The Collapsing Magnetic Field is a Generator
A generator in a power plant produces electromotive force by moving magnets past coils of wire; the relay coil produces electromotive force as the collapsing magnetic field moves past the wires in the coil.
When the voltage is turned off, because the electrons are starting to slow down like railroad cars coasting to a stop, the magnetic field starts to collapse.
The Magnetism Creates Its Own EMF
Power is fed back into the train. The generated electromotive force produced by the collapsing magnetic field is like turning on the train locomotives again. Enough energy is given back to electrons that their movement will keep up the magnetic field.
The electrons don't just stop: the collapsing magnetic field puts its energy back into an effort to keep the electrons moving. It generates electromotive force in the coil, giving the electrons some
extra push.
Danger -- High Voltage
The voltage produced by this generator can be hundreds of volts; it will be whatever it takes to keep the electrons moving. This can be quite an electrical shock, even when the original voltage was only 12 volts.
This voltage can be seen on the terminals of the relay coil as a short term, reverse voltage spike.
Even when the turn-on voltage was only 12 volts, the generated spike can be hundreds of volts.
The Quicker the Turn Off, the Greater the Voltage
This is how the coil in a car works. Inside the coil, the magnetic field collapses fast, generating the 50,000 volts needed to jump the gap in the spark plugs.
The quicker the electrons are stopped, the faster the magnetic field collapses; and the greater the generated voltage spike keeping the electrons moving.
Something Has to Give
Inside an electronic circuit, this voltage will appear on the terminals of the relay, and from there be applied to the rest of the circuit.
This voltage is going to be passed through the circuit to whatever is stopping the current.
Sparks
The voltage in the electromotive force causes electrical current to jump gap in the switch contacts that originally turned off the current. This sudden short-term surge of current will also produce electromagnetic interference (EMI), interfering with other parts of the circuit and possibly this EMI will be transmitted to nearby electronics.
Mechanical switches get little sparks jumping the contacts.
Holes
This jumping-the-gap is hard on semiconductors; their fragile junctions are no match for the high voltage of the relay's electromotive force.
Semiconductors get little sparks too, which punch holes through the junctions.
What Can Be Done About This Voltage Spike?
The flyback diode keeps the electrons moving by shunting them back into the relay coil. Because the electrons keep moving, the collapse of the magnetic field is slowed down, and the generated voltage will be much lower. Switch contacts and semiconductor junctions can easily handle these lower voltages.
The flyback diode, as a snubber, keeps the current flowing through the coil...

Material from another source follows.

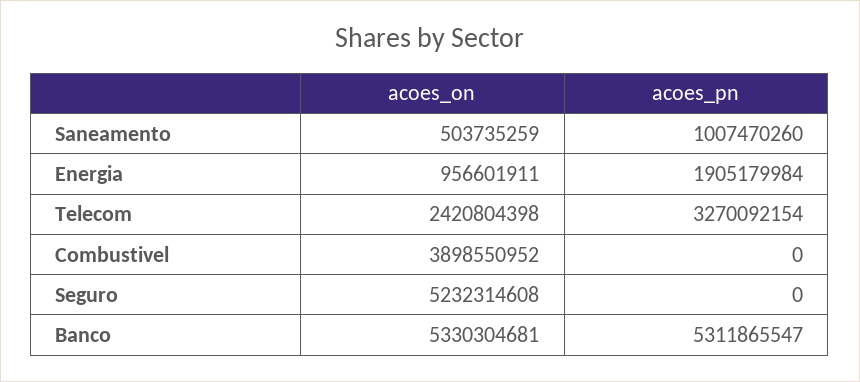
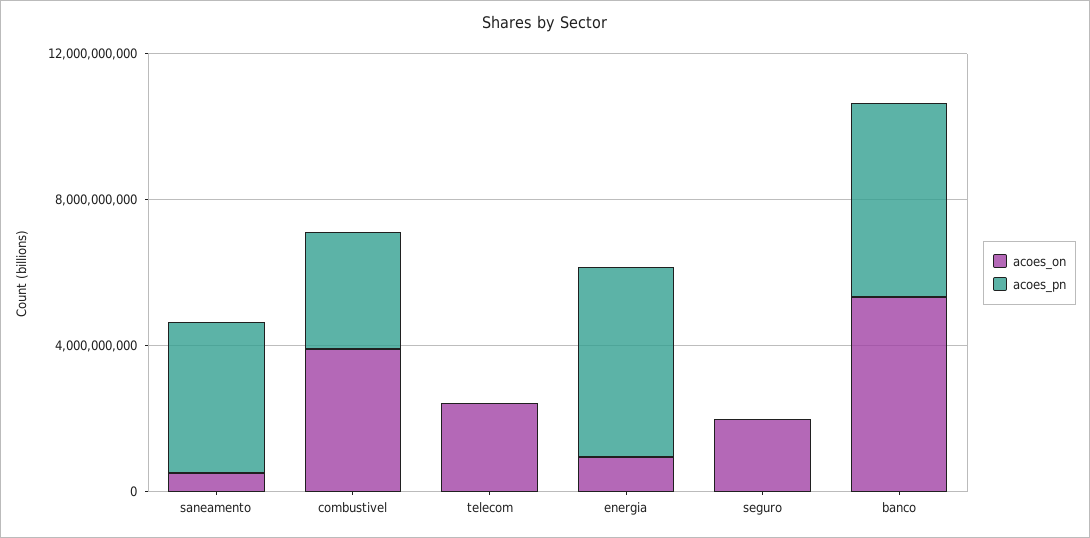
acoes_pn, Saneamento: 1007470260 -> 4000000000
acoes_pn, Energia: 1905179984 -> 5000000000
acoes_pn, Telecom: 3270092154 -> 0
acoes_pn, Combustivel: 0 -> 3000000000
acoes_on, Seguro: 5232314608 -> 2000000000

By shunting the current back into the coil, the diode shorts out the voltage spike.
Doesn't the Diode Normally Short Out The Whole Circuit?
The diode, as installed, is reverse biased. It will not conduct when the relay is turned on. There is no short circuit and no energy is wasted.
Normally, when external voltage is applied to the coil, the flyback diode is reverse biased and will not conduct any current.
The Flyback Diode is Forward Biased Only While the Relay is Being Turned Off
When turned on, the relay is a load to the power supply and does conduct; the diode is reverse biased and does not conduct. When first turned off, the relay is a generator of voltage; for a short time the voltage on the relay contacts is reversed and the flyback diode does conduct.
During the brief turn-off time of the relay, when external voltage is removed, the diode is forward biased to keep the transient voltage spike to a minimum.
The Flyback Diode Protects the Circuit
The flyback diode is a snubber, reducing the impact of the voltage produced by the collapsing magnetic field of the relay coil.
The reason manufacturers install these diodes next to DC relays is because at turn-off time, as the magnetic field is flying back, the flyback diode protects the circuit, and its components from the relay's damaging voltage spike.